Now we need to change guid of the old disk to guid of the new disk, so that zpool can identify the new disk.

To change guid from old to new in zpool, first we need to find out new guid.

We can use zdb command to find out:

~# zdb
NETSTOR:
    version: 5000
    name: 'NETSTOR'
    state: 0
    txg: 15
    pool_guid: 14112818788567273316
    errata: 0
    hostname: 'HydraA-1'
    vdev_children: 1
    vdev_tree:
        type: 'root'
        id: 0
        guid: 14112818788567273316
        children[0]:
            type: 'mirror'
            id: 0
            guid: 17350955661294397060
            metaslab_array: 34
            metaslab_shift: 33
            ashift: 12
            asize: 1000164294656
            is_log: 0
            create_txg: 4
            children[0]:
                type: 'disk'
                id: 0
                guid: 11541101181530606692
                path: '/dev/disk/by-partlabel/SW3-NETSTOR-SRV1-1'
                whole_disk: 1
                create_txg: 4
            children[1]:
                type: 'disk'
                id: 1
             guid: 12365645279327980714
                path: '/dev/disk/by-partlabel/SW3-NETSTOR-SRV2-1'
            whole_disk: 1
                create_txg: 4
    features_for_read:
        com.delphix:hole_birth
        com.delphix:embedded_data

The important line for from zdb output:

guid: 12365645279327980714
path: '/dev/disk/by-partlabel/SW3-NETSTOR-SRV2-1'

The guid part need to be updated to zpool.
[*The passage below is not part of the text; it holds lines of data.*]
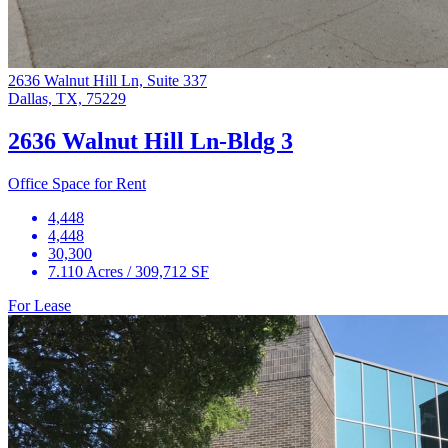
2636 Walnut Hill Ln, Suite 337
Dallas, TX, 75229
2636 Walnut Hill Ln-Bldg 3
Office Space for Rent
4,448
4,448
30,300
7.110 Acres / 309,712 SF
For Lease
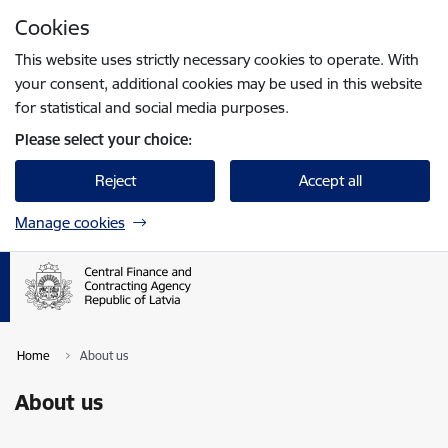
Skip to page content
Cookies
Press
to search
Enter
This website uses strictly necessary cookies to operate. With
your consent, additional cookies may be used in this website
for statistical and social media purposes.
Please select your choice:
Reject
Accept all
Manage cookies
Home
About us
About us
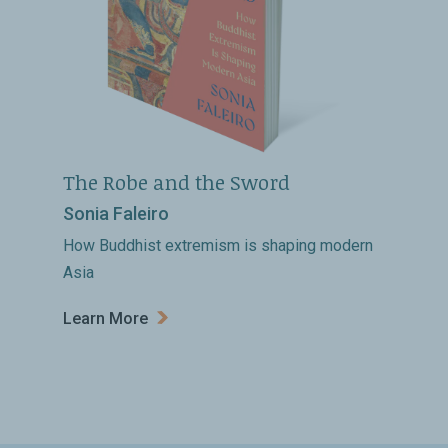
The Robe and the Sword
Sonia Faleiro
How Buddhist extremism is shaping modern
Asia
Learn More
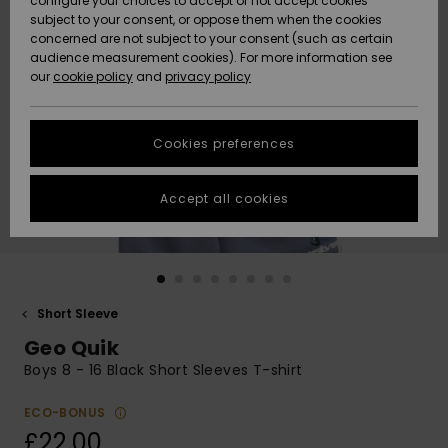
configure your choices to accept or not accept cookies
subject to your consent, or oppose them when the cookies
Community
Data Protection
concerned are not subject to your consent (such as certain
HELP &
audience measurement cookies). For more information see
New
New
CONTACT
our
cookie policy
and
privacy policy
Arrivals
Arrivals
Size Chart
SUSTAINABILITY
Cookies preferences
Highlights
Highlights
Start a
conversation
STORELOCATOR
to get the
Accept all cookies
fastest answer
QUIKSILVER APP
to your
question.
WISHLIST
Start a
conversation
Short Sleeve
Find answers
Geo Quik
to the most
common
Boys 8 - 16 Black Short Sleeves T-shirt
questions and
access our
ECO-BONUS
contact form.
£22.00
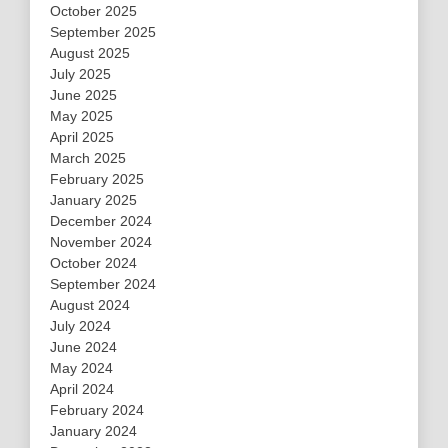
October 2025
September 2025
August 2025
July 2025
June 2025
May 2025
April 2025
March 2025
February 2025
January 2025
December 2024
November 2024
October 2024
September 2024
August 2024
July 2024
June 2024
May 2024
April 2024
February 2024
January 2024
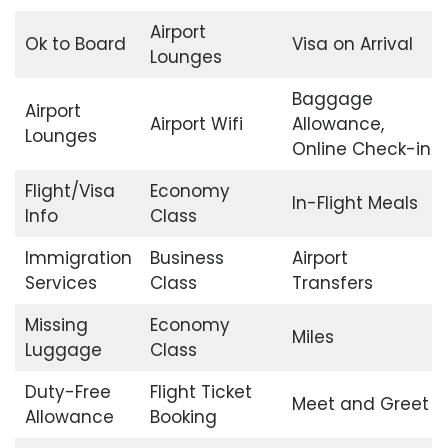
Airport
Ok to Board
Visa on Arrival
Lounges
Baggage
Airport
Airport Wifi
Allowance,
Lounges
Online Check-in
Flight/Visa
Economy
In-Flight Meals
Info
Class
Immigration
Business
Airport
Services
Class
Transfers
Missing
Economy
Miles
Luggage
Class
Duty-Free
Flight Ticket
Meet and Greet
Allowance
Booking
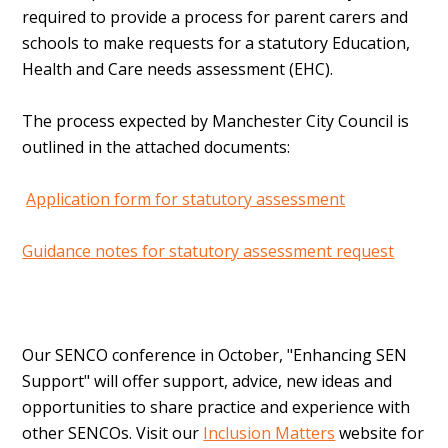
required to provide a process for parent carers and
schools to make requests for a statutory Education,
Health and Care needs assessment (EHC).
The process expected by Manchester City Council is
outlined in the attached documents:
Application form for statutory assessment
Guidance notes for statutory assessment request
Our SENCO conference in October, "Enhancing SEN
Support" will offer support, advice, new ideas and
opportunities to share practice and experience with
other SENCOs. Visit our
Inclusion Matters
website for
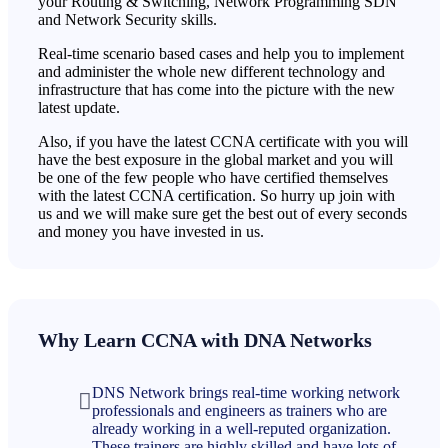
your Routing & Switching, Network Programming SDN
and Network Security skills.
Real-time scenario based cases and help you to implement
and administer the whole new different technology and
infrastructure that has come into the picture with the new
latest update.
Also, if you have the latest CCNA certificate with you will
have the best exposure in the global market and you will
be one of the few people who have certified themselves
with the latest CCNA certification. So hurry up join with
us and we will make sure get the best out of every seconds
and money you have invested in us.
Why Learn CCNA with DNA Networks
DNS Network brings real-time working network
professionals and engineers as trainers who are
already working in a well-reputed organization.
These trainers are highly skilled and have lots of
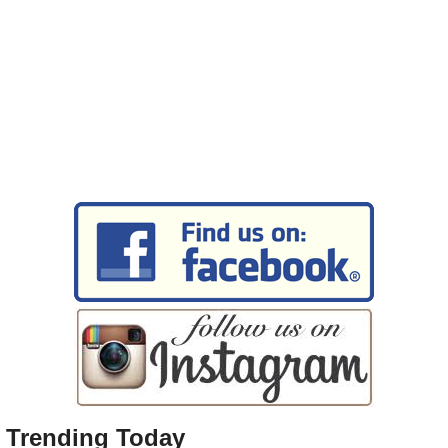
Trending Today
We can update guid with the command:

~# zpool replace NETSTOR <guid> <path_to_HDD> -f


Example:

~# zpool replace NETSTOR 12365645279327980714 /dev/disk/by-partlabel/SW3-NETSTOR-SRV2-1 -f


Now check zpool status:

~# zpool status
  pool: NETSTOR
 state: DEGRADED
status: One or more devices is currently being resilvered.  The pool will
        continue to function, possibly in a degraded state.
action: Wait for the resilver to complete.
  scan: resilver in progress since Tue Dec  6 16:12:53 2016
    591M scanned out of 728M at 65,6M/s, 0h0m to go
    590M resilvered, 81,14% done
config:


        NAME                      STATE     READ WRITE CKSUM
        NETSTOR                   DEGRADED     0     0     0
          mirror-0                DEGRADED     0     0     0
            SW3-NETSTOR-SRV1-1    ONLINE       0     0     0
            replacing-1           UNAVAIL      0     0     0
              old                 UNAVAIL      0     0     0    corrupted data
              SW3-NETSTOR-SRV2-1  ONLINE       0     0     0  (resilvering)


errors: No known data errors

You need to wait for zpool to finish resilvering.

Now restart swhspared deamon to update GUI information.

~# /etc/init.d/swhspared restart 
 

This ends our replacement procedure.